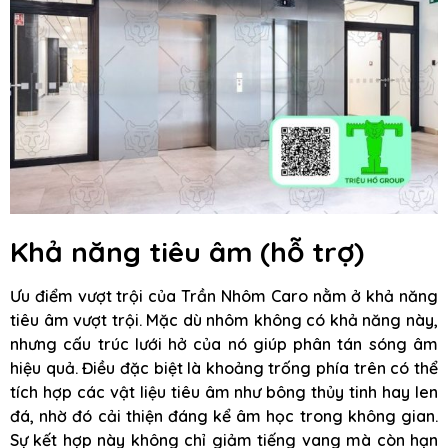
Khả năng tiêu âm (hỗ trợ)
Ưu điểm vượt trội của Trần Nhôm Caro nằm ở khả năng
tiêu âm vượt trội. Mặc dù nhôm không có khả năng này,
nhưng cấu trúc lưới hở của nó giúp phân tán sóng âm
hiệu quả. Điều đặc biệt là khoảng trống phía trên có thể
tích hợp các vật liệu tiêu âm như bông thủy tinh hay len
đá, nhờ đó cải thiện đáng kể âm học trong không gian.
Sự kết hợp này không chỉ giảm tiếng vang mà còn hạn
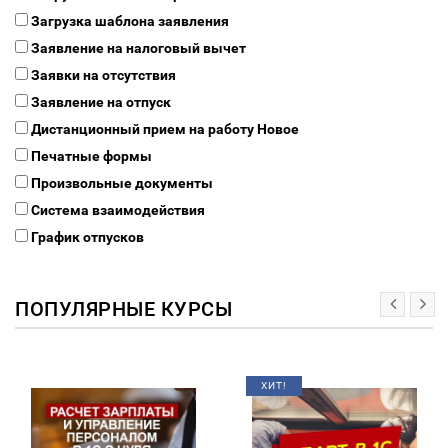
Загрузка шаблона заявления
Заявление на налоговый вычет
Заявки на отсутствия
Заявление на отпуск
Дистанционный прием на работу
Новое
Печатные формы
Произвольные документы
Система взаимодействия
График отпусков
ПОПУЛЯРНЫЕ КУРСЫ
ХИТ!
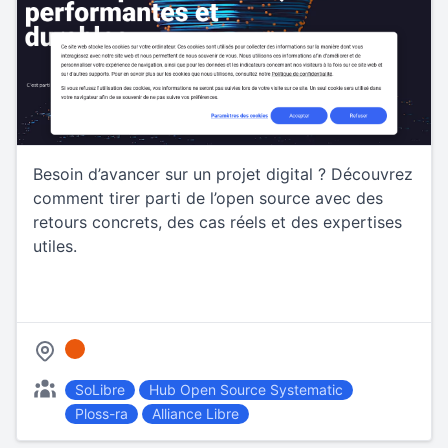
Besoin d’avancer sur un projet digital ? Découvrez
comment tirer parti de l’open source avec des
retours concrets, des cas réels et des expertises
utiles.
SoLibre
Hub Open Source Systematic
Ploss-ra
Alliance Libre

---

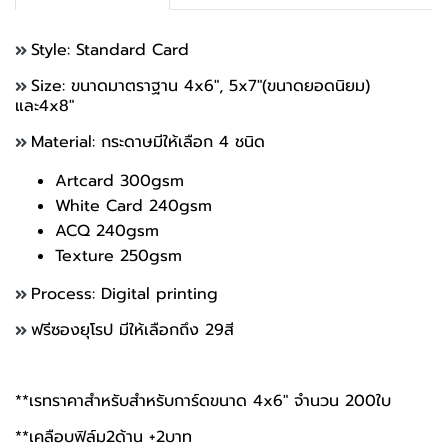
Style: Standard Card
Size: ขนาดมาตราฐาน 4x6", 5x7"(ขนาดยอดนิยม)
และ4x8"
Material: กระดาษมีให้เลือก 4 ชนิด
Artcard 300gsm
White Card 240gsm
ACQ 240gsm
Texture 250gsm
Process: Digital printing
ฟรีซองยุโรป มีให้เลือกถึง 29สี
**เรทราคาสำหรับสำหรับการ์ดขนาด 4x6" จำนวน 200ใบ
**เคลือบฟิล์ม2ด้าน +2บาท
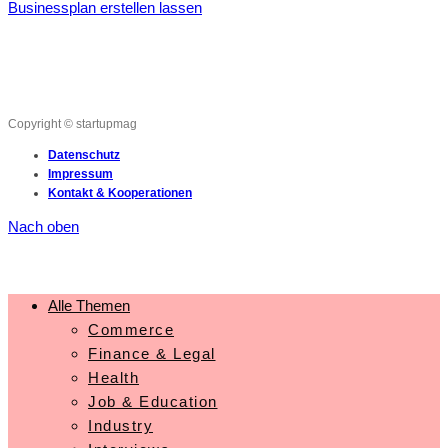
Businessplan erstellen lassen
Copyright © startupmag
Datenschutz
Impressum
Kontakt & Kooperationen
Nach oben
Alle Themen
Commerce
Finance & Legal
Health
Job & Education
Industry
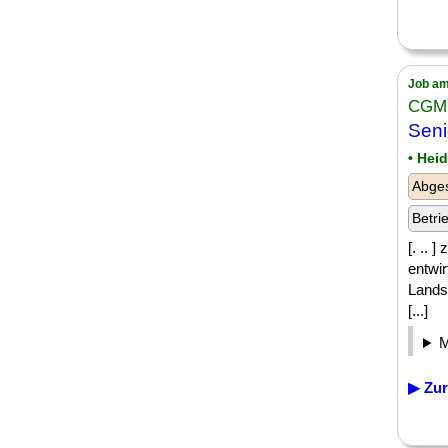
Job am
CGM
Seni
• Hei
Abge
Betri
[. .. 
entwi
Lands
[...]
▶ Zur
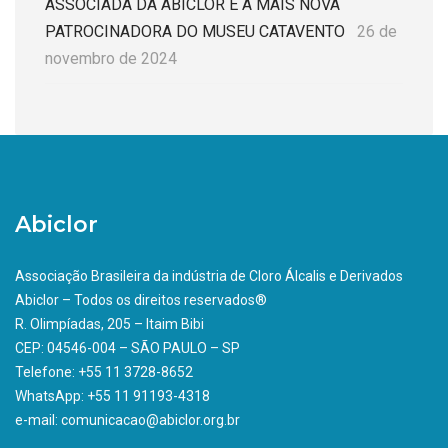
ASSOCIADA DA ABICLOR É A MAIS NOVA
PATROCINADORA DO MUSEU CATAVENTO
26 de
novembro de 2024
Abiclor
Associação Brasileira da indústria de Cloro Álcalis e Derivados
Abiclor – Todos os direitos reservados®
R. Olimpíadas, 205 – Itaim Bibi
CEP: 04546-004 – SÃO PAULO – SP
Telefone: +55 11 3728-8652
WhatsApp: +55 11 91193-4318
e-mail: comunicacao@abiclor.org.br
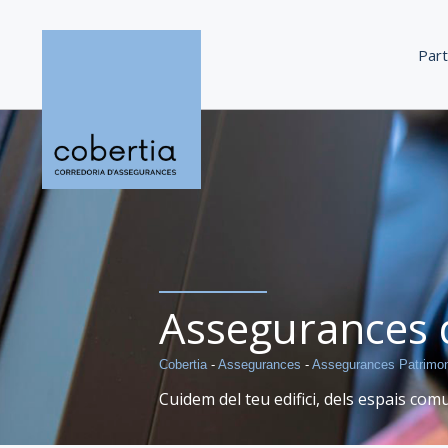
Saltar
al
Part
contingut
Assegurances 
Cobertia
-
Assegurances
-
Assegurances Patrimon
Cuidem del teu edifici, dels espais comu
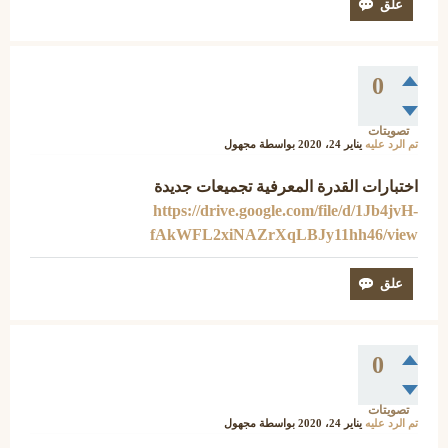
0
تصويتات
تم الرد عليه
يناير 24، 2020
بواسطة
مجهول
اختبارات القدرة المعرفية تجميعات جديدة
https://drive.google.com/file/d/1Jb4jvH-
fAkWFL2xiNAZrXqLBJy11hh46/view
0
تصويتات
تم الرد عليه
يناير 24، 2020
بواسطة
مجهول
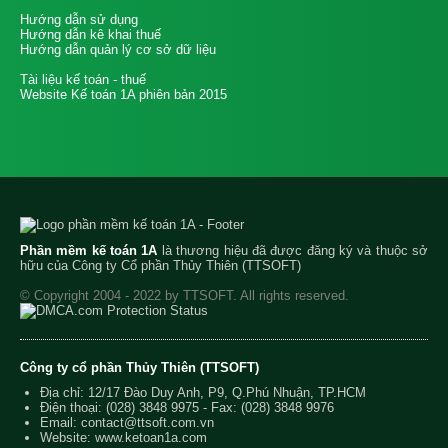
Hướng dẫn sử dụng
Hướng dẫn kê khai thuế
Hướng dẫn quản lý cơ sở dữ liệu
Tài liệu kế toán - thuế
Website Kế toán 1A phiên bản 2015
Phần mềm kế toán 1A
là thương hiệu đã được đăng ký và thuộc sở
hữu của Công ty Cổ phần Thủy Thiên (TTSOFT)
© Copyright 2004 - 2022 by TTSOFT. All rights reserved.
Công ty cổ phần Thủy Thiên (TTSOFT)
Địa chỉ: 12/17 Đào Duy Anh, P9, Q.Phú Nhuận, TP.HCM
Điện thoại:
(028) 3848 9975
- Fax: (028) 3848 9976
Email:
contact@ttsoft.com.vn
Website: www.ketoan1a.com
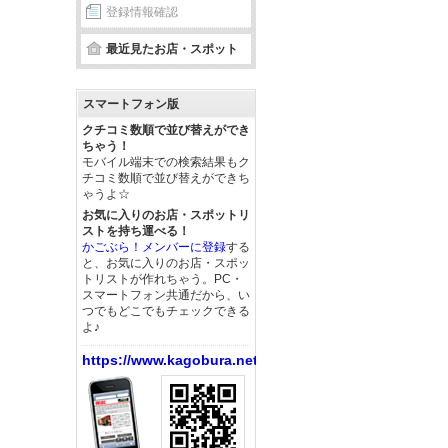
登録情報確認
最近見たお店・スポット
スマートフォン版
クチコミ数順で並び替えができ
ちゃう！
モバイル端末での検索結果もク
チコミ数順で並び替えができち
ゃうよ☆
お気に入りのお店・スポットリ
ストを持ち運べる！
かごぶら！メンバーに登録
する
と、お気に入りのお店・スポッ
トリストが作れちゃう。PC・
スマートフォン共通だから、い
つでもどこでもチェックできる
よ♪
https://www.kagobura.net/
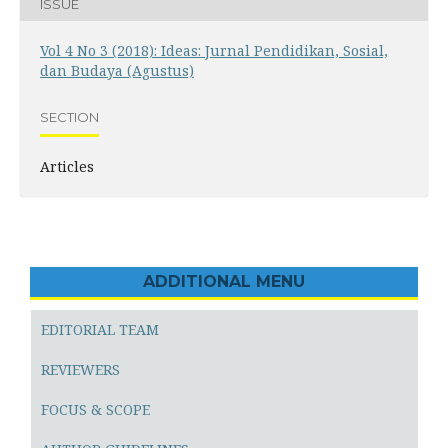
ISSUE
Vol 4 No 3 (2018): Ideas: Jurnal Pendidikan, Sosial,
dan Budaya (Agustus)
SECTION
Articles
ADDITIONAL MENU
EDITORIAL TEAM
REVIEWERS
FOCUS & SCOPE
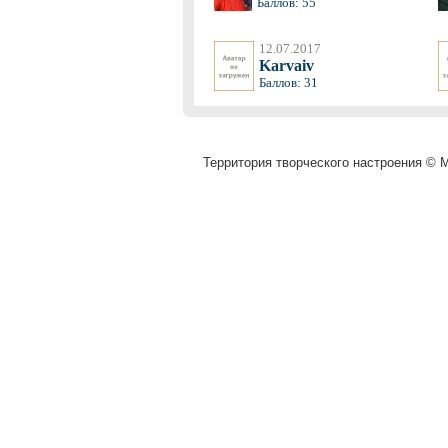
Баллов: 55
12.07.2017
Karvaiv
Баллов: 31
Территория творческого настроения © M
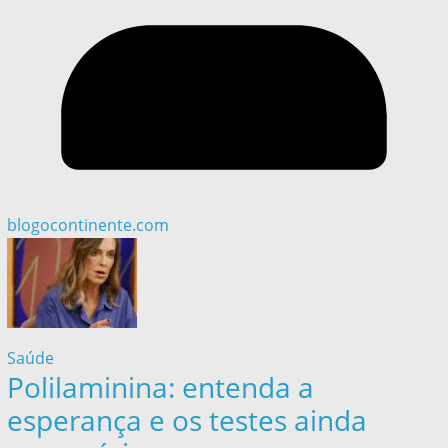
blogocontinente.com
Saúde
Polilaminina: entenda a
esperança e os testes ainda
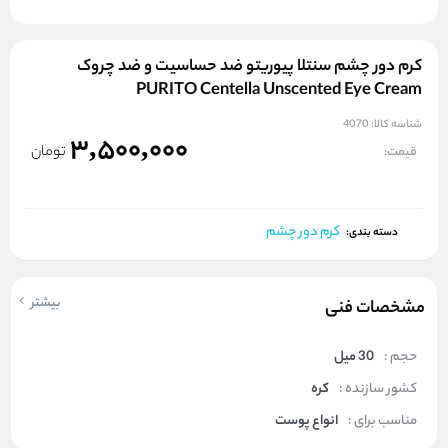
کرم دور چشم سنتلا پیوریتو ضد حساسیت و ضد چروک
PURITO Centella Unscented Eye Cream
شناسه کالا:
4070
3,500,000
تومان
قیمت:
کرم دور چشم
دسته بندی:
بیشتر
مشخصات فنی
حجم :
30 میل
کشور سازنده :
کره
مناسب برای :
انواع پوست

> _Problem requirements_
Your copy should hold the lines from the one with "Khả năng tiêu âm (hỗ trợ)" up to and including the one with "Заявление на отпуск", exactly as in the data above, and no pictures.

> _Response to this exercise_
Khả năng tiêu âm (hỗ trợ)
Ưu điểm vượt trội của Trần Nhôm Caro nằm ở khả năng
tiêu âm vượt trội. Mặc dù nhôm không có khả năng này,
nhưng cấu trúc lưới hở của nó giúp phân tán sóng âm
hiệu quả. Điều đặc biệt là khoảng trống phía trên có thể
tích hợp các vật liệu tiêu âm như bông thủy tinh hay len
đá, nhờ đó cải thiện đáng kể âm học trong không gian.
Sự kết hợp này không chỉ giảm tiếng vang mà còn hạn
Загрузка шаблона заявления
Заявление на налоговый вычет
Заявки на отсутствия
Заявление на отпуск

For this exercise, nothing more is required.